Ahora bien, respecto a la vulneración del art. 190. I del CFPF, se advierte que esta no fue transgredida, pues si bien dicha norma hace alusión a la presunción de ganancialidad de los bienes adquiridos durante la vigencia de la unión conyugal, empero esta presunción debe ser respaldada necesariamente con prueba idónea, pues no resulta lógico que por el sólo hecho de que las partes aleguen que adquirieron bienes estos deban ser considerados como existentes y más aún como gananciales, correspondiendo en todo caso a la parte que solicita la división y partición demostrar previamente la existencia del mismo y posteriormente el carácter ganancialicio, pues la sola manifestación de hechos no puede ser considerada como verdad absoluta.
Como último reclamo, la recurrente, en relación al tractor Valtra, denuncia que se vulneró los arts. 220 inc. c ), 326 y 339 inc. c) del CFPF, pues acusa que el Tribunal de alzada considera como prueba única, determinante y excluyente, para acreditar la existencia de un bien y su ganancialidad, al registro RUAT, cuando en el caso de autos existe confesión espontanea del demandado respecto a la existencia de dicho bien mueble.

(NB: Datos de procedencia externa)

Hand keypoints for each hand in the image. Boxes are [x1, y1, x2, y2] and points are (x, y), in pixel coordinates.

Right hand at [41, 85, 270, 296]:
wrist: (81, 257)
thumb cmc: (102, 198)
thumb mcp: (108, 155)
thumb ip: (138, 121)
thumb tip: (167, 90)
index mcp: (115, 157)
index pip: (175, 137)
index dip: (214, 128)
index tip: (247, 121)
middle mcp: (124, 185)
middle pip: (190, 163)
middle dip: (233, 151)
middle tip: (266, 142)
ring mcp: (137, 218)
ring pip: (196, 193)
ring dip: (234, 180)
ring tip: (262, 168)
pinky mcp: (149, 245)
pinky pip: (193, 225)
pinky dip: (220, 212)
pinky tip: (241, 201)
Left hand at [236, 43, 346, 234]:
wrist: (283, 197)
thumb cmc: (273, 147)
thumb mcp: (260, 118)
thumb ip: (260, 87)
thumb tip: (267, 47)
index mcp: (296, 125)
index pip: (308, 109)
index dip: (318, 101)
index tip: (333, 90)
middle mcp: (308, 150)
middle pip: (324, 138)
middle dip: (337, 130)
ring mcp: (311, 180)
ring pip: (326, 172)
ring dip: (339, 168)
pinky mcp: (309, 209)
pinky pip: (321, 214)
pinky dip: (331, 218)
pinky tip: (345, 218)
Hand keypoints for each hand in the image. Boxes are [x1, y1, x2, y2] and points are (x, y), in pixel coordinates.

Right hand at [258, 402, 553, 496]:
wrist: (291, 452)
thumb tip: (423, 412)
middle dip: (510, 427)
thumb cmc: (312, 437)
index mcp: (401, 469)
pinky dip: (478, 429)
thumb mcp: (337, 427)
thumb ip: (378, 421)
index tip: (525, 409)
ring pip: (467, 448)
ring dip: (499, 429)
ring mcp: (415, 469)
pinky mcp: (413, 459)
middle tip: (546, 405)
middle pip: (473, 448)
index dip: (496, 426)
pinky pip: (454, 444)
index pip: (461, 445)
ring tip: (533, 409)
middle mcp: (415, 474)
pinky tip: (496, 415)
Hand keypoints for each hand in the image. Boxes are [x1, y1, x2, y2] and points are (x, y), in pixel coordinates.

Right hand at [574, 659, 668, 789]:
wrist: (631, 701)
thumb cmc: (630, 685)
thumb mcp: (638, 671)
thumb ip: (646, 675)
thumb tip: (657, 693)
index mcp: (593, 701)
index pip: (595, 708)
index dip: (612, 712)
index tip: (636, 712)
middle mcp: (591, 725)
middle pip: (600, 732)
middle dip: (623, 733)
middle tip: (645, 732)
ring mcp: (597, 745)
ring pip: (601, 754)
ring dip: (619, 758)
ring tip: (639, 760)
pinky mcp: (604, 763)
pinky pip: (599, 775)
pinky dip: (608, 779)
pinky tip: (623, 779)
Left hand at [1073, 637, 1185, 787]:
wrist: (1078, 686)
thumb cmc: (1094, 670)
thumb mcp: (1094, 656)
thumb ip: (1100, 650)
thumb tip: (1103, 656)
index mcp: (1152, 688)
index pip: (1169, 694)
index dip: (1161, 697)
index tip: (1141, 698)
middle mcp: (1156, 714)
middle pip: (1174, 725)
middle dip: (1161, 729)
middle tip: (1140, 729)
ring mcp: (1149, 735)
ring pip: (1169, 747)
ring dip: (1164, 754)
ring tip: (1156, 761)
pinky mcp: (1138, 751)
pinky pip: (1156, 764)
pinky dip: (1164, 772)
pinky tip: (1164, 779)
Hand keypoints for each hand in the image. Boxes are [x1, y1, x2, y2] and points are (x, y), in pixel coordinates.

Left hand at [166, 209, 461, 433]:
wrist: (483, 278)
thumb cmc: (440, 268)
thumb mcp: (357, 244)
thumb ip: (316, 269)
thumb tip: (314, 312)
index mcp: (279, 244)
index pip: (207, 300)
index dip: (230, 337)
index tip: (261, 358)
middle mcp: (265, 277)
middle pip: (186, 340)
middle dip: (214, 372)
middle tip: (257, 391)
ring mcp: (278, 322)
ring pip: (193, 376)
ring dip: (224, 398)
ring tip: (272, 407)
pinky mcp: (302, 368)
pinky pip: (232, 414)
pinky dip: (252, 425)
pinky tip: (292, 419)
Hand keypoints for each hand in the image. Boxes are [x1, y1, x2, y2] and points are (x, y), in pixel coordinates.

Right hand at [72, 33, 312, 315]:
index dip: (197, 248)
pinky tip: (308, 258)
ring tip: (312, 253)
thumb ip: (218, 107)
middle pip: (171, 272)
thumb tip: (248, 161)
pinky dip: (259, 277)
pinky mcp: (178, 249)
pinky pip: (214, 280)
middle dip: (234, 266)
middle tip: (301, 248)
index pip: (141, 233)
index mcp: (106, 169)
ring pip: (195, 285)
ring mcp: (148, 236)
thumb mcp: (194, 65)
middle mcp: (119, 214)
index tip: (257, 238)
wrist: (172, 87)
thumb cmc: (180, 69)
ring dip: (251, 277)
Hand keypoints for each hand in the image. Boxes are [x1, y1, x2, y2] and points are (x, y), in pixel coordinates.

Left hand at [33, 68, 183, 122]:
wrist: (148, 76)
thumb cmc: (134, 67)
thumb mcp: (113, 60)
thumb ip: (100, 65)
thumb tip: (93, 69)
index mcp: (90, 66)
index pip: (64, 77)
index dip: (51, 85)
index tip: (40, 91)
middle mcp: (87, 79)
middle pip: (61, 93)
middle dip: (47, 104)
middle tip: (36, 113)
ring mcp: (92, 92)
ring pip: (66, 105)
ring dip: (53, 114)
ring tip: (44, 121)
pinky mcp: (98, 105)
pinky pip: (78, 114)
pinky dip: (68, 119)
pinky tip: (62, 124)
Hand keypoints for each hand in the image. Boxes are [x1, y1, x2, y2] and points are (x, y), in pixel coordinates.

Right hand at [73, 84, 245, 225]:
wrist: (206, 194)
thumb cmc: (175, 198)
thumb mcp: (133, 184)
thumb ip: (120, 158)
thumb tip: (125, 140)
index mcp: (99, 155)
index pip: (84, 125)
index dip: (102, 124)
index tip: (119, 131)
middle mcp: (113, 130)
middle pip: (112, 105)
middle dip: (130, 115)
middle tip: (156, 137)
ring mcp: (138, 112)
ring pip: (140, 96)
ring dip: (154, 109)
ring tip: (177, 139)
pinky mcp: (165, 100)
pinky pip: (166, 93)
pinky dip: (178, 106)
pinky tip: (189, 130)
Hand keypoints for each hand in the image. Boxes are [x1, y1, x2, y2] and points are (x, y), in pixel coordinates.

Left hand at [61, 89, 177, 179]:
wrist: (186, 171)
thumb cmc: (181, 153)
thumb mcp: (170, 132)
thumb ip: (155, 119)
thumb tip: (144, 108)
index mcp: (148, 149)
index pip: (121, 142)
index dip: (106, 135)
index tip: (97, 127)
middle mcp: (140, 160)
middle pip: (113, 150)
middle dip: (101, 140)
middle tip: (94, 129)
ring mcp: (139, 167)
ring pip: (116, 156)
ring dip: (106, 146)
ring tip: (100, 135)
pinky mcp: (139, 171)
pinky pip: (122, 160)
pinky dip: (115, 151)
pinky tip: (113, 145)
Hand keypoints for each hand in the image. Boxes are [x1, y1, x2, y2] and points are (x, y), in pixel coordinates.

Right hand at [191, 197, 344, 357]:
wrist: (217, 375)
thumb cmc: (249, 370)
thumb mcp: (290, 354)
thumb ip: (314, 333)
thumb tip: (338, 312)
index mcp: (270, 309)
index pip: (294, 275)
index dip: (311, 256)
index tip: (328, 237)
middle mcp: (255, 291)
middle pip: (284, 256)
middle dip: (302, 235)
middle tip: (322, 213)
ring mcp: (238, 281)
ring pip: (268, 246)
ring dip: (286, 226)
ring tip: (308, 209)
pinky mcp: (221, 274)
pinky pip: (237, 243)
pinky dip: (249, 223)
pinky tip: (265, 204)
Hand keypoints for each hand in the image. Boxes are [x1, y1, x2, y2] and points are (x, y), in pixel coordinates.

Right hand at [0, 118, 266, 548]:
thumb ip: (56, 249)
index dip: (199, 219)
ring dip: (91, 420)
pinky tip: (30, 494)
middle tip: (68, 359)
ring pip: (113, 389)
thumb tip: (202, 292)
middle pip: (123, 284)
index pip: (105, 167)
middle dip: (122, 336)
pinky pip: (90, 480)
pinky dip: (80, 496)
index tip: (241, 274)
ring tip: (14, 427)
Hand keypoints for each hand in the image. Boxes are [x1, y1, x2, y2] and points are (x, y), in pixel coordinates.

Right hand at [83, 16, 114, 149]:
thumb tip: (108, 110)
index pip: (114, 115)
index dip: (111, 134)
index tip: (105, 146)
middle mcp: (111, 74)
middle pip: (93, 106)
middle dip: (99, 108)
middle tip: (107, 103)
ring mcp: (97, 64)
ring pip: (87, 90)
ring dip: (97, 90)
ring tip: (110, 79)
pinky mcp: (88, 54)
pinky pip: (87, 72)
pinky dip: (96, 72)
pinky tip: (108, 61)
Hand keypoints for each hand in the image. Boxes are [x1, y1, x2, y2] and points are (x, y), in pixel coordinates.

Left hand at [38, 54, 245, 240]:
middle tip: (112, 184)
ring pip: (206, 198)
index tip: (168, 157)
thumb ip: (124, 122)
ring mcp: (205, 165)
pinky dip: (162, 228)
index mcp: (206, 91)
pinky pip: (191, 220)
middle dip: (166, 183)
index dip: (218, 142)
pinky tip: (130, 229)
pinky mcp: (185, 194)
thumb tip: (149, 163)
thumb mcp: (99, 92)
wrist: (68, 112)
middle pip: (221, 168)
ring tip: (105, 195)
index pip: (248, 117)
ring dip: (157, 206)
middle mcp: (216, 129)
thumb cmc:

En lo que concierte a este reclamo corresponde señalar que al ser el tractor Valtra un bien mueble sujeto a registro, conforme lo señalan los arts. 8 y 19 del Reglamento de Tránsito, así como el art 121 del Código de Tránsito D.S. 24604 modificado por el D.S. 27665 de 10 de agosto de 2004, no es posible suplir el título que acredita el dominio sobre la cosa a través de la confesión espontanea, pues este último medio probatorio no se constituye en prueba idónea que demuestre la existencia y menos la ganancialidad de un motorizado, ya que sobre esta clase de motorizados, expresamente el art. 134 del Código de Tránsito establece: “El registro es la inscripción oficial y obligatoria de los datos acerca de las personas y de los vehículos con fines de identificación, responsabilidad y estadísticas” y como dentro de los motorizados a ser registrados se encuentran los de equipo pesado, tal como lo establece el art. 19 del Reglamento de Tránsito, es que se infiere que la parte actora, ahora recurrente, debió acreditar la existencia del tractor con prueba documental idónea y de esta manera acreditar los hechos constitutivos de su pretensión, por lo tanto, el reclamo aludido en este numeral, deviene en infundado.